*What this exercise asks*:
1 > Read the big data file format text and decide whether each statement agrees with it. Answer yes or no for each, and quote the words of the text that settle it.
(a) CSV and JSON were designed for big data and scaling.
(b) Delta, Iceberg and Hudi support time travel.
(c) SparkSession and SQLContext are used to initialize the Spark cluster.
2 > Write the next part of the big data file format text, picking up after its last line.

*Passage to read*:
━━━━━━━━━━━━━━━━
# Demo and Comparison of Big Data File Formats

### CSV and JSON
Old data formats that are not designed for big data and scaling  
**Typical feature:** human-readable

### Avro, ORC, Parquet
First generation of special big data formats that allow fast writes, fast reads or both  
**Typical features:** splittable, compressible, data skipping and predicat pushdown, data schema included

### Delta, Iceberg, Hudi
Latest generation of big data formats that support ACID transactions, audit save transaction logs and time travel  
**Typical features:** enhancing first generation format with additonal meta data and read/write procedures

## 1. Import

#### Import the necessary libraries for data processing using PySpark. Some of the important imports include:
- SparkContext and SparkConf from pyspark: these libraries are used to initialize the Spark cluster and set up the configuration for the cluster.
- SparkSession and SQLContext from pyspark.sql: These libraries are used for creating and interacting with Spark SQL contexts.


In [None]:
from pyspark import SparkContext, SparkConf
from pyspark.sql import SparkSession
from pyspark.sql import SQLContext
from pyspark.sql.types import *
import pyspark.sql.functions as f
from pyspark.sql.functions import col

from delta import *

import datetime
from datetime import datetime, timedelta

import json
import csv

# use 95% of the screen for jupyter cell
from IPython.display import display, HTML
display(HTML("<style>.container {width:100% !important; }<style>"))

## 2. Launch Spark Jupyter and Configuration

#### Configure a Spark session for Kubernetes cluster with S3 support
### CLUSTER MANAGER
- set the Kubernetes master URL as Cluster Manager(“k8s://https://” is NOT a typo, this is how Spark knows the “provider” type)

### KUBERNETES
- set the namespace that will be used for running the driver and executor pods
- set the docker image from which the Worker/Exectutor pods are created
- set the Kubernetes service account name and provide the authentication details for the service account (required to create worker pods)
━━━━━━━━━━━━━━━━
*Data for analysis*:

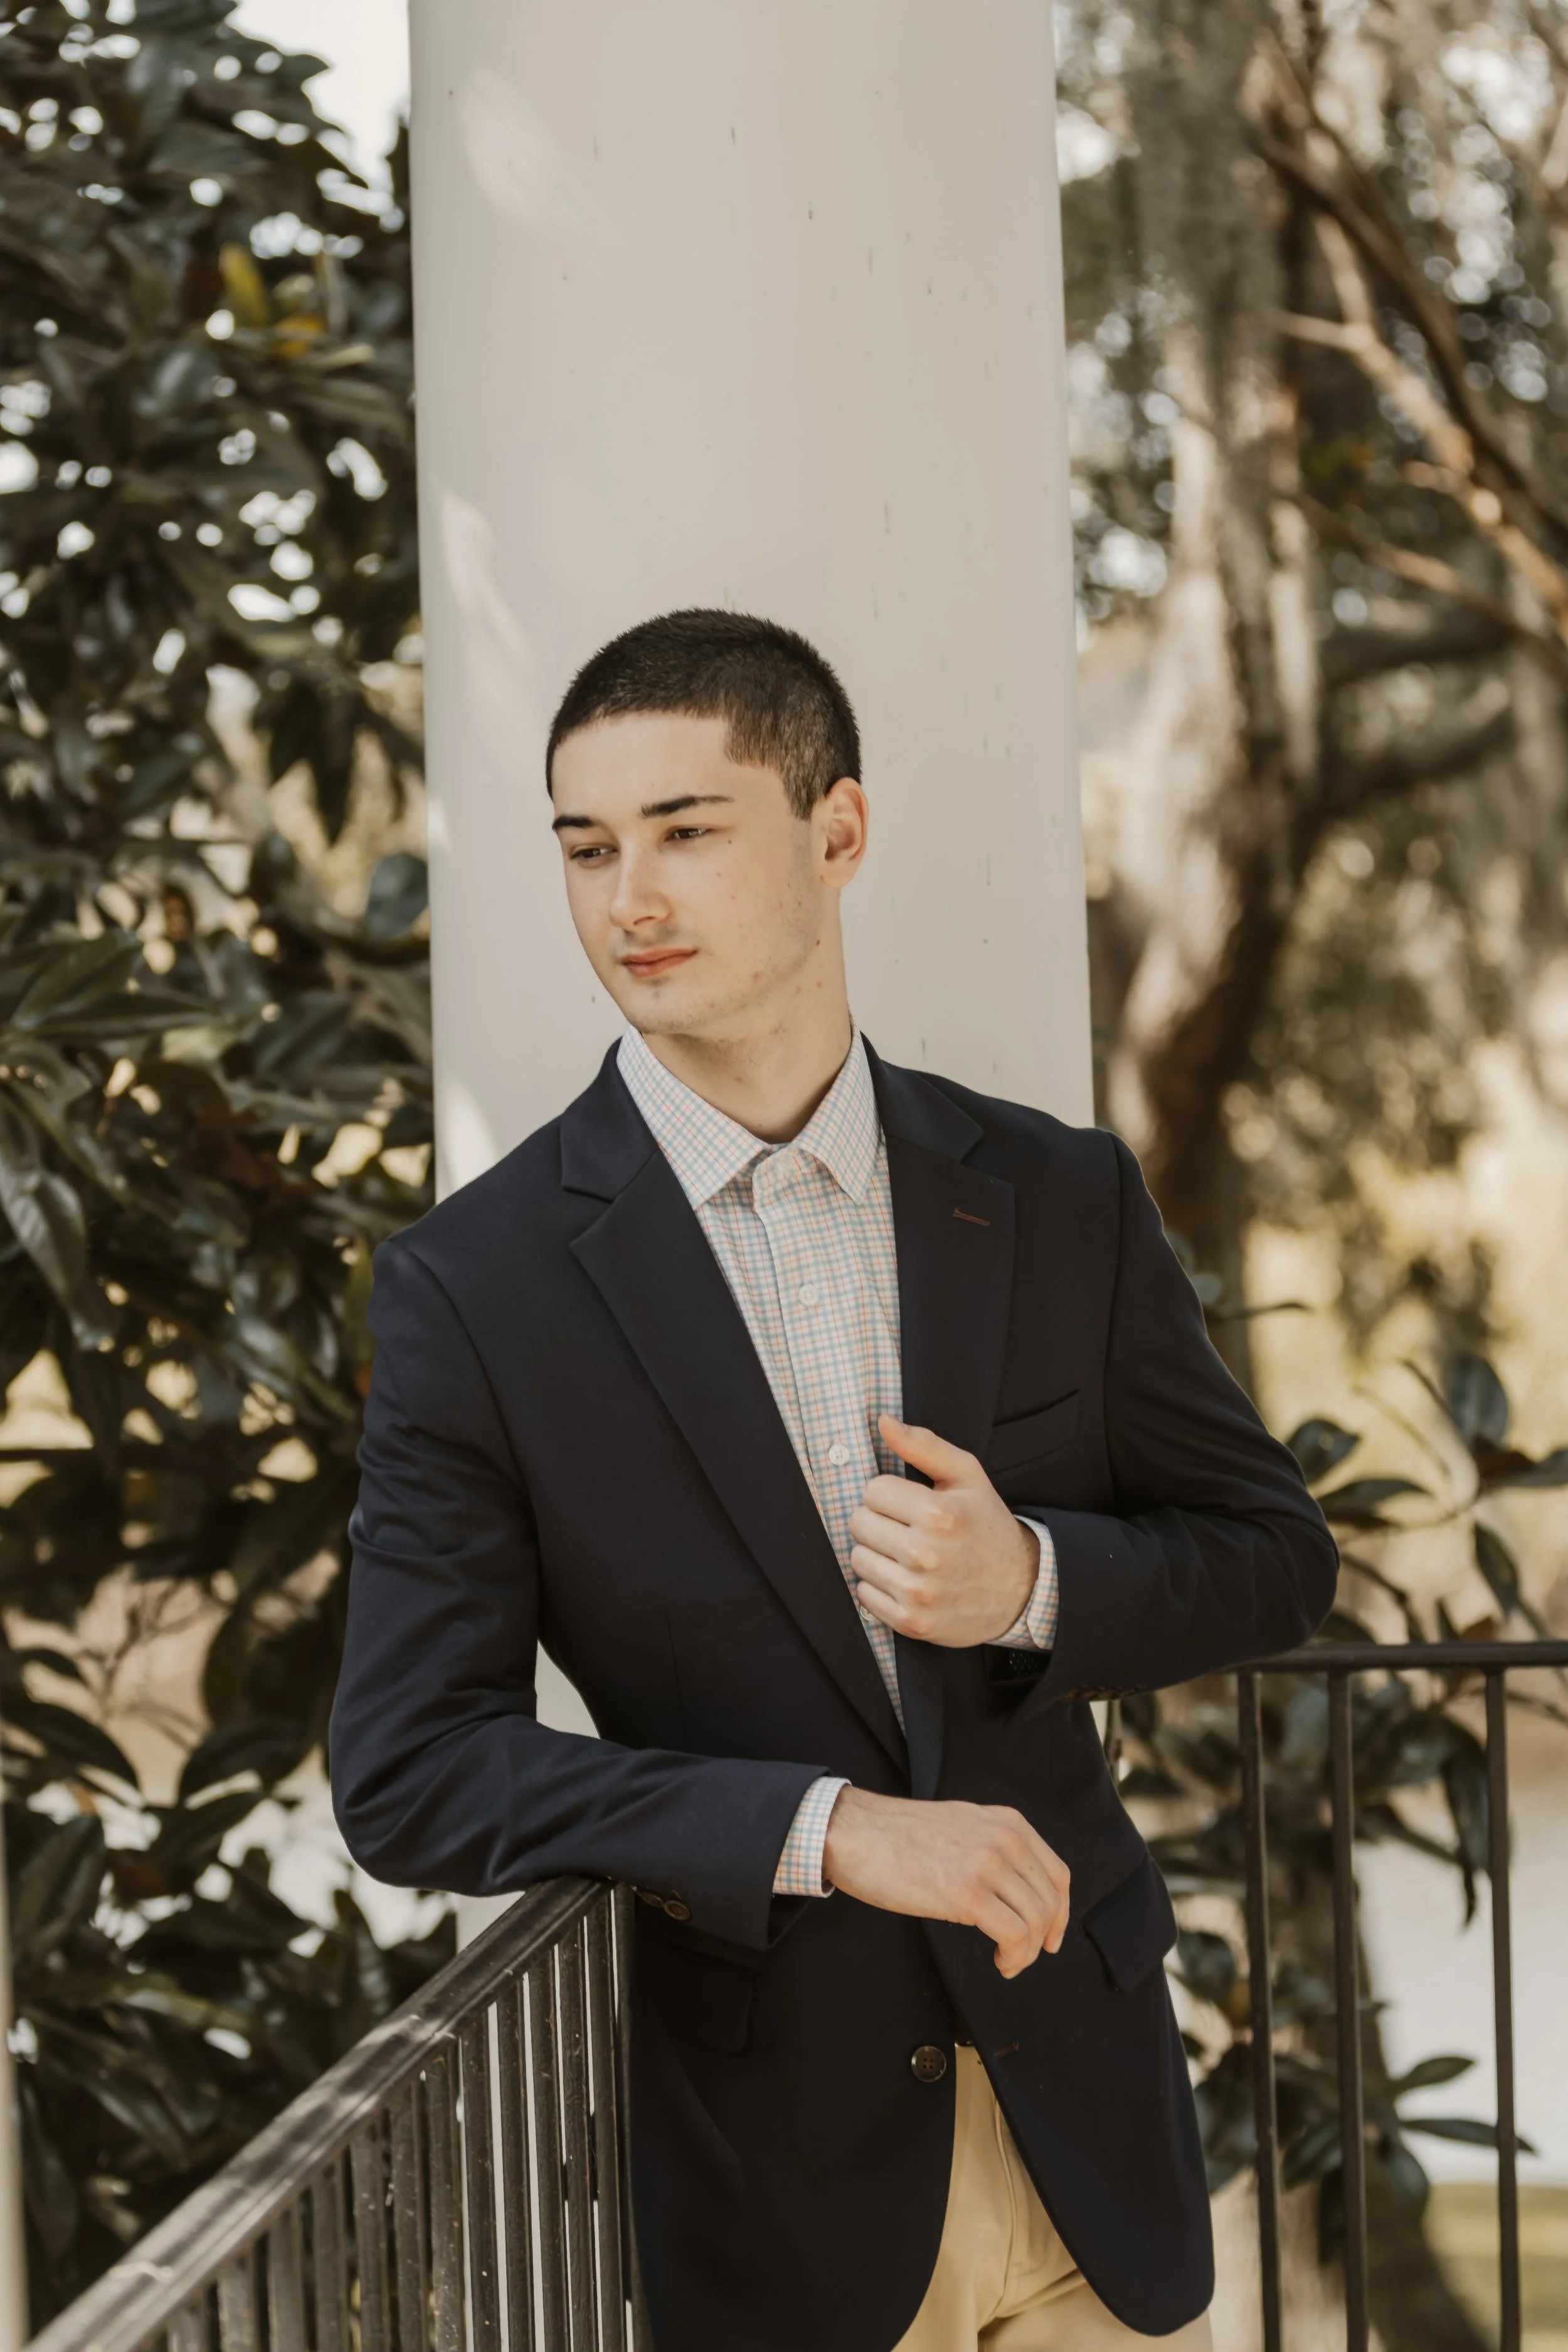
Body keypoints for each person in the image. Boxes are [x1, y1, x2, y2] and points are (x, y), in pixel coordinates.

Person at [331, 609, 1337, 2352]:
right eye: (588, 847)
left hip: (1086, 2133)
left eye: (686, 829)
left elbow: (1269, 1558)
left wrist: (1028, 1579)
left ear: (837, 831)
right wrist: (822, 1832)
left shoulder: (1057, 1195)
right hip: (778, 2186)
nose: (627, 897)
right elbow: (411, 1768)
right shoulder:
━━━━━━━━━━━━━━━━
*Solved tasks*:
1 >
(a) No: "Old data formats that are not designed for big data and scaling"
(b) Yes: "Latest generation of big data formats that support ACID transactions, audit save transaction logs and time travel"
(c) No: "SparkSession and SQLContext from pyspark.sql: These libraries are used for creating and interacting with Spark SQL contexts."

2 >
### SPARK
- set the driver host and the driver port (find name of the driver service with 'kubectl get services' or in the helm chart configuration)
- enable Delta Lake, Iceberg, and Hudi support by setting the spark.sql.extensions
- configure Hive catalog for Iceberg
- enable S3 connector
- set the number of worker pods, their memory and cores (HINT: number of possible tasks = cores * executores)

### SPARK SESSION
- create the Spark session using the SparkSession.builder object
- get the Spark context from the created session and set the log level to "ERROR".


In [None]:
spark.stop()

In [None]:
appName="jupyter-spark"

conf = SparkConf()

# CLUSTER MANAGER

conf.setMaster("k8s://https://kubernetes.default.svc.cluster.local:443")

# CONFIGURE KUBERNETES

conf.set("spark.kubernetes.namespace","frontend")
conf.set("spark.kubernetes.container.image", "thinkportgmbh/workshops:spark-3.3.2")
conf.set("spark.kubernetes.container.image.pullPolicy", "Always")

conf.set("spark.kubernetes.authenticate.driver.serviceAccountName", "spark")
conf.set("spark.kubernetes.authenticate.caCertFile", "/var/run/secrets/kubernetes.io/serviceaccount/ca.crt")
conf.set("spark.kubernetes.authenticate.oauthTokenFile", "/var/run/secrets/kubernetes.io/serviceaccount/token")

# CONFIGURE SPARK

conf.set("spark.sql.session.timeZone", "Europe/Berlin")
conf.set("spark.driver.host", "jupyter-spark-driver.frontend.svc.cluster.local")
conf.set("spark.driver.port", "29413")

conf.set("spark.jars", "/opt/spark/jars/spark-avro_2.12-3.3.2.jar")
conf.set("spark.driver.extraClassPath","/opt/spark/jars/spark-avro_2.12-3.3.2.jar")
conf.set("spark.executor.extraClassPath","/opt/spark/jars/spark-avro_2.12-3.3.2.jar")

conf.set("spark.sql.extensions", "io.delta.sql.DeltaSparkSessionExtension, org.apache.iceberg.spark.extensions.IcebergSparkSessionExtensions, org.apache.spark.sql.hudi.HoodieSparkSessionExtension")

######## Hive als Metastore einbinden
conf.set("hive.metastore.uris", "thrift://hive-metastore.hive.svc.cluster.local:9083")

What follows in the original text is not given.